Tüm bu belirlemeler ışığında somut olay değerlendirildiğinde; 01.11.2018 günü, saat 20:45 sıralarında dava dışı sürücü … sevk ve idaresindeki … plakalı otomobille ile … caddesini takiben …. istikametine sol şerit üzerinde seyir halinde iten olay mahalline geldiğinde seyir istikametine göre sol taraftaki orta refüjden karşıdan karşıya geçmek üzere kaplamaya giren müteveffa …’a otomobilin ön kısımları ile çarpması,çarpmanın etkisi ile savrulup karşı istikamet yol bölümüne düşen müteveffa yayanın üzerinde karşı istikametten gelen …. sevk ve idaresindeki … plakalı aracın geçmesi sonucu yaya …’ın vefat ettiği,,meydana gelen kazada araç sürücüsü dava dışı …’nın %25,müteveffanın ise %75 oranında kusurlu olduğu,Mahkememizce alınan kusur raporunun kaza tespit tutanağı ve ceza Mahkemesi’nde alınan rapordaki belirlemeler ile uyumlu olup hükme esas alınabilecek nitelikte olduğu,davalı … şirketince yapılan ödemelerin yetersiz olması nedeniyle davacılar tarafından verilen ibranın makbuz hükmünde olduğu,Mahkememizce tekniğine uygun olup yargısal denetime elverişli olduğu belirlenen ve hükme esas alınan aktüerya bilirkişisi raporlarına göre,davacıların açtığı maddi tazminat davasının artırılmış hali ile kabulüne ve destekten yoksun kalmaya ilişkin tazminat miktarının ,kazaya sebebiyet veren araç her ne kadar hususi olsa da ,davalının sigortalısının şirket olması gözönüne alınarak avans faizi ile birlikte davalıdan tahsiline karar verilmesi gerekmiştir.
Manevi tazminat zenginleşme aracı olmamakla beraber, bu yöndeki talep hakkındaki hüküm kurulurken olay sebebiyle duyulan acı ve elemin kısmen de olsa giderilmesi amaçlanmalı ve bu sebeple tarafların sosyal ve ekonomik durumları ile birlikte olayın meydana geliş şekli de göz önünde tutularak, hak ve nesafet kuralları çerçevesinde bir sonuca varılmalıdır.
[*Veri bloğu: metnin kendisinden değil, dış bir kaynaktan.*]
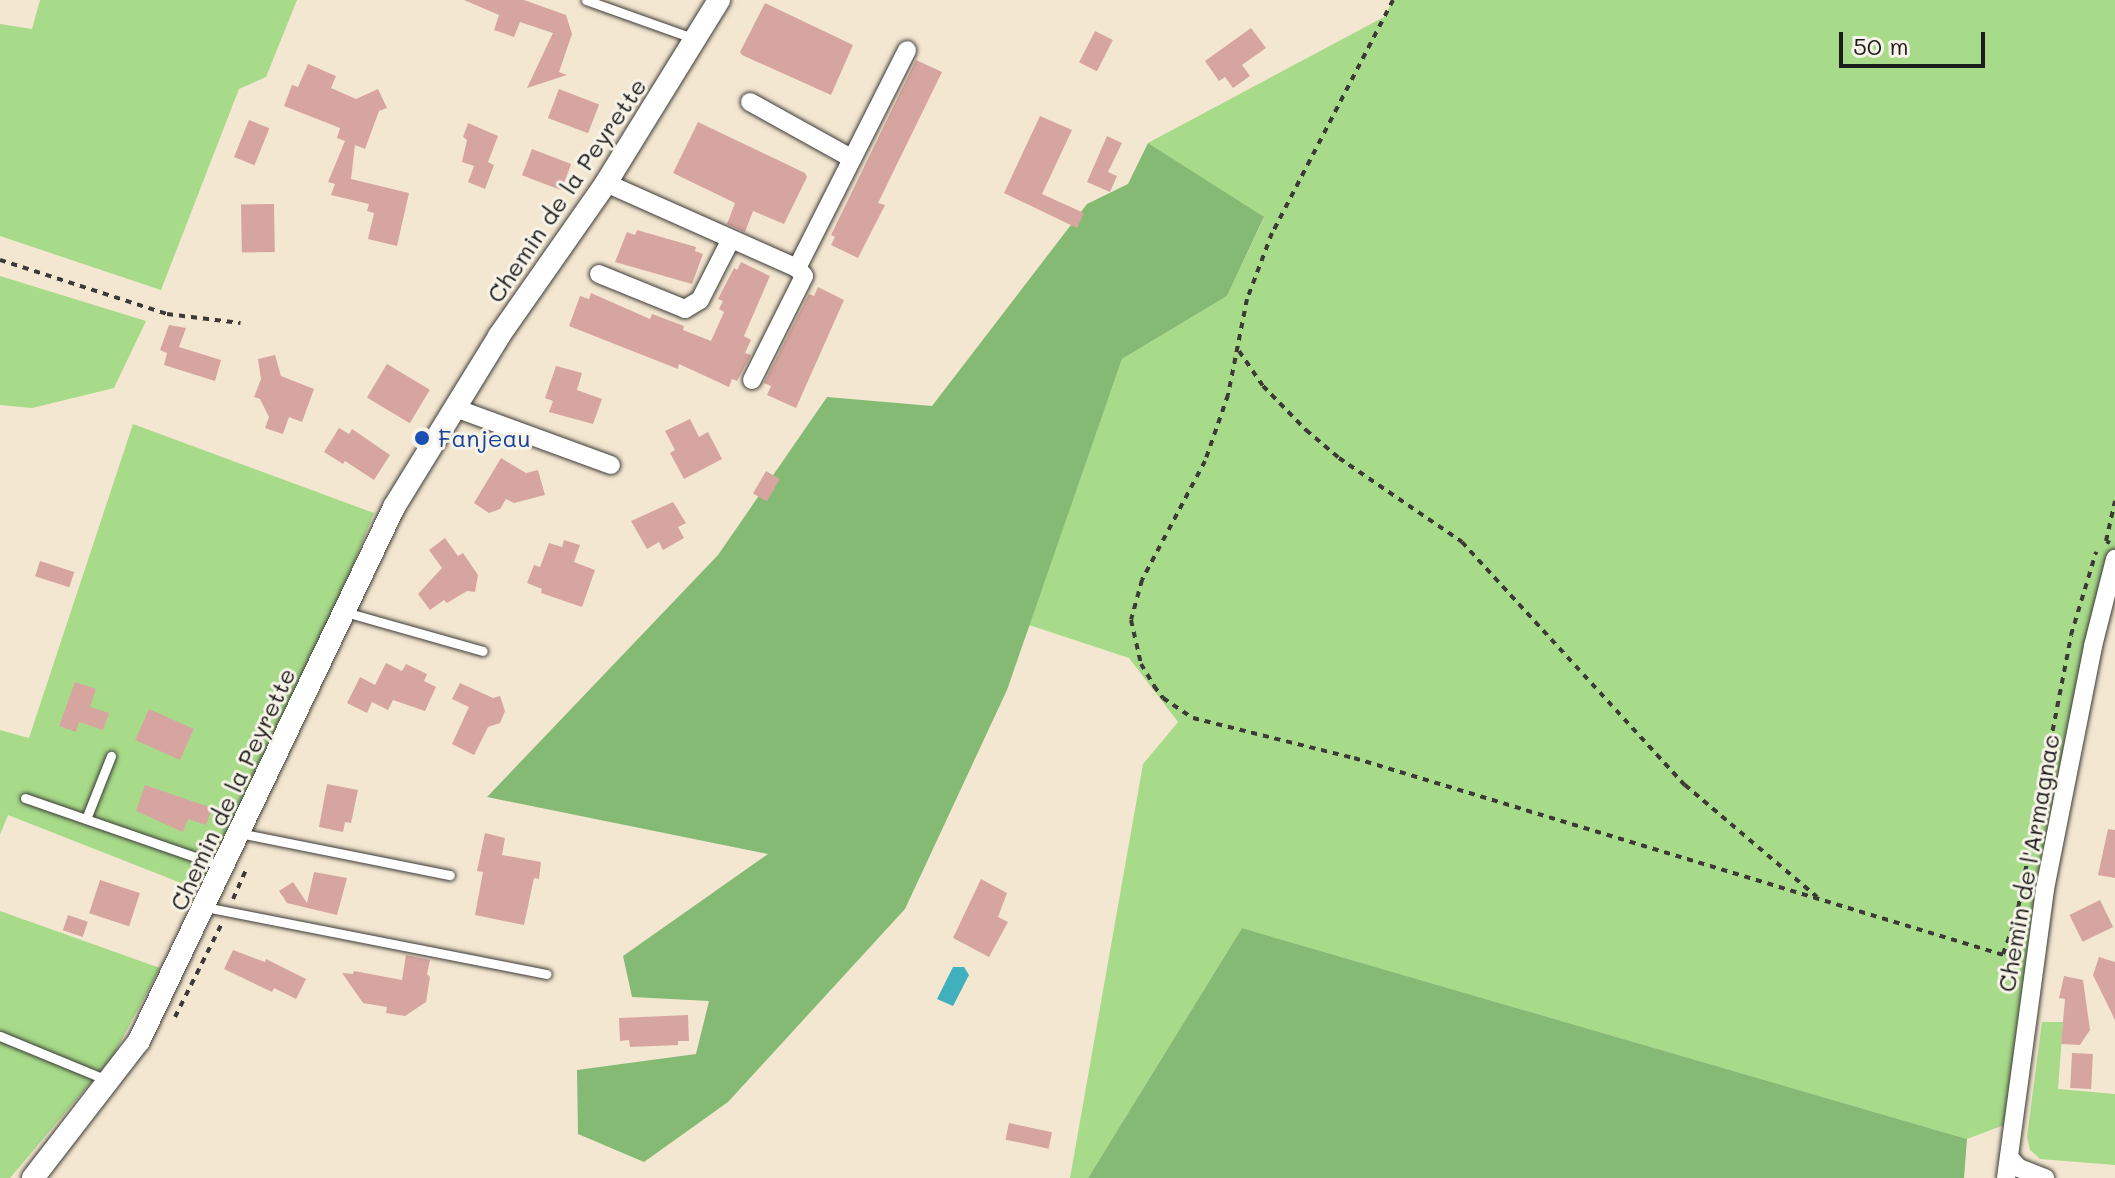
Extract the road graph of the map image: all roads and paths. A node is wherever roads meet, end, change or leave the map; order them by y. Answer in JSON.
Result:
{"nodes":[{"id":1,"x":586,"y":0,"type":"edge"},
{"id":2,"x":719,"y":0,"type":"edge"},
{"id":3,"x":1393,"y":0,"type":"edge"},
{"id":4,"x":695,"y":40,"type":"junction"},
{"id":5,"x":907,"y":50,"type":"dead end"},
{"id":6,"x":750,"y":102,"type":"dead end"},
{"id":7,"x":851,"y":158,"type":"junction"},
{"id":8,"x":606,"y":183,"type":"junction"},
{"id":9,"x":730,"y":241,"type":"junction"},
{"id":10,"x":0,"y":260,"type":"edge"},
{"id":11,"x":797,"y":268,"type":"junction"},
{"id":12,"x":599,"y":274,"type":"dead end"},
{"id":13,"x":240,"y":323,"type":"dead end"},
{"id":14,"x":1238,"y":349,"type":"junction"},
{"id":15,"x":752,"y":380,"type":"dead end"},
{"id":16,"x":455,"y":408,"type":"junction"},
{"id":17,"x":611,"y":465,"type":"dead end"},
{"id":18,"x":2115,"y":501,"type":"edge"},
{"id":19,"x":2106,"y":541,"type":"junction"},
{"id":20,"x":2115,"y":545,"type":"edge"},
{"id":21,"x":2115,"y":559,"type":"edge"},
{"id":22,"x":345,"y":612,"type":"junction"},
{"id":23,"x":483,"y":651,"type":"dead end"},
{"id":24,"x":111,"y":756,"type":"dead end"},
{"id":25,"x":25,"y":798,"type":"dead end"},
{"id":26,"x":86,"y":819,"type":"junction"},
{"id":27,"x":250,"y":836,"type":"junction"},
{"id":28,"x":224,"y":867,"type":"junction"},
{"id":29,"x":450,"y":875,"type":"dead end"},
{"id":30,"x":1820,"y":899,"type":"junction"},
{"id":31,"x":205,"y":907,"type":"junction"},
{"id":32,"x":227,"y":912,"type":"junction"},
{"id":33,"x":2003,"y":954,"type":"junction"},
{"id":34,"x":2033,"y":963,"type":"junction"},
{"id":35,"x":546,"y":974,"type":"dead end"},
{"id":36,"x":169,"y":1028,"type":"dead end"},
{"id":37,"x":0,"y":1036,"type":"edge"},
{"id":38,"x":110,"y":1082,"type":"junction"},
{"id":39,"x":2009,"y":1157,"type":"junction"},
{"id":40,"x":33,"y":1178,"type":"edge"},
{"id":41,"x":2006,"y":1178,"type":"edge"},
{"id":42,"x":2013,"y":1178,"type":"edge"},
{"id":43,"x":2045,"y":1178,"type":"edge"}],
"edges":[{"from":1,"to":4,"type":"lane"},
{"from":2,"to":4,"type":"street","name":"Chemin de la Peyrette"},
{"from":3,"to":14,"type":"path"},
{"from":4,"to":8,"type":"street","name":"Chemin de la Peyrette"},
{"from":5,"to":7,"type":"street"},
{"from":6,"to":7,"type":"street"},
{"from":7,"to":11,"type":"street"},
{"from":8,"to":9,"type":"street"},
{"from":8,"to":16,"type":"street","name":"Chemin de la Peyrette"},
{"from":9,"to":11,"type":"street"},
{"from":9,"to":12,"type":"street"},
{"from":10,"to":13,"type":"path"},
{"from":11,"to":15,"type":"street"},
{"from":14,"to":30,"type":"path"},
{"from":14,"to":30,"type":"path"},
{"from":16,"to":17,"type":"street"},
{"from":16,"to":22,"type":"street","name":"Chemin de la Peyrette"},
{"from":18,"to":19,"type":"path"},
{"from":19,"to":20,"type":"path"},
{"from":19,"to":33,"type":"path"},
{"from":21,"to":34,"type":"street","name":"Chemin de l'Armagnac"},
{"from":22,"to":23,"type":"lane"},
{"from":22,"to":27,"type":"street","name":"Chemin de la Peyrette"},
{"from":24,"to":26,"type":"lane"},
{"from":25,"to":26,"type":"lane"},
{"from":26,"to":28,"type":"lane"},
{"from":27,"to":28,"type":"street","name":"Chemin de la Peyrette"},
{"from":27,"to":29,"type":"lane"},
{"from":27,"to":32,"type":"path"},
{"from":28,"to":31,"type":"street","name":"Chemin de la Peyrette"},
{"from":30,"to":33,"type":"path"},
{"from":31,"to":32,"type":"lane"},
{"from":31,"to":38,"type":"street","name":"Chemin de la Peyrette"},
{"from":32,"to":35,"type":"lane"},
{"from":32,"to":36,"type":"path"},
{"from":33,"to":34,"type":"path"},
{"from":34,"to":39,"type":"street","name":"Chemin de l'Armagnac"},
{"from":37,"to":38,"type":"lane"},
{"from":38,"to":40,"type":"street","name":"Chemin de la Peyrette"},
{"from":39,"to":41,"type":"street","name":"Chemin de l'Armagnac"},
{"from":39,"to":42,"type":"street"},
{"from":39,"to":43,"type":"street"}]}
Zira, 4721 sayılı Türk Medeni Kanunu’nun 4. maddesinde, kanunun takdir hakkı verdiği hallerde hâkimin hak ve nesafete göre hükmedeceği öngörülmüştür.
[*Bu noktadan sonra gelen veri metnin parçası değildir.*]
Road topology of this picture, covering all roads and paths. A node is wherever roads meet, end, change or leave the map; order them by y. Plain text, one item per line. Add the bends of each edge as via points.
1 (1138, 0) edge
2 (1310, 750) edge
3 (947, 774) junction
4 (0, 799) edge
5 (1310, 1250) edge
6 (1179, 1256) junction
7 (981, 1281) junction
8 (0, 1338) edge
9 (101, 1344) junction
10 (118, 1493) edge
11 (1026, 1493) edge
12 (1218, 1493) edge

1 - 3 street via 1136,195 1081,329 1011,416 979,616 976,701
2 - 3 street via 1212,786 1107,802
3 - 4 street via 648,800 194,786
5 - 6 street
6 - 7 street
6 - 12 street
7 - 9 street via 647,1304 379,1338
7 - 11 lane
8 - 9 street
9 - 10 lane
Yukarıda belirtilen hususlar dikkate alındığında, davalı sürücü ile davacıların desteğinin kusur oranları, kazanın meydana geliş şekli, davacıların ölene yakınlık dereceleri,tarafların sosyal ve ekonomik durumları ve diğer hususlar gözetildiğinde sebepsiz zenginleşmeye sebebiyet vermeyecek şekilde talep edilen manevi tazminatın kısmen kabulü ile,müteveffanın annesi davacı … lehine 30.000,00.-TL,müteveffanın babası … için 30.000,00.-TL,müteveffanın kardeşleri …., …ve … için ise 10.000,00’er TL manevi tazminatın temerrüt tarihinden(davalıya başvuru tarihinin hangi tarihte olduğu belirlenemediğinden temerrütün ödeme tarihi itibariyle oluştuğu kabul edilerek) itibaren değişen oranlarda işleyecek yasal faizi(talep ile bağlı kalınarak) ile birlikte davalı tarafından düzenlenen İMMS poliçesi kapsamında,davacılar … ve …. yönünden tahsilde tekerrür oluşturmamak üzere tahsiline,davacıların fazlaya ilişkin manevi tazminat talebinin reddine,davacılar arasında zorunlu dava arkadaşlığı bulunmadığı, aralarında ihtiyari dava arkadaşlığı bulunanların usul ekonomisi ilkesi dikkate alınarak birlikte dava açtıkları durumda da esasen birden fazla dava olduğu dikkate alınarak; her bir davacı ve davalı yönünden lehine hükmedilen tazminat ve reddedilen tazminat miktarına göre kendisini vekille temsil ettiren davacılar ve davalı lehine ayrı ayrı vekalet ücretine hükmedilmesi gerektiği sonucuna varılarak aşağıdaki gibi hüküm fıkrası oluşturulmuştur.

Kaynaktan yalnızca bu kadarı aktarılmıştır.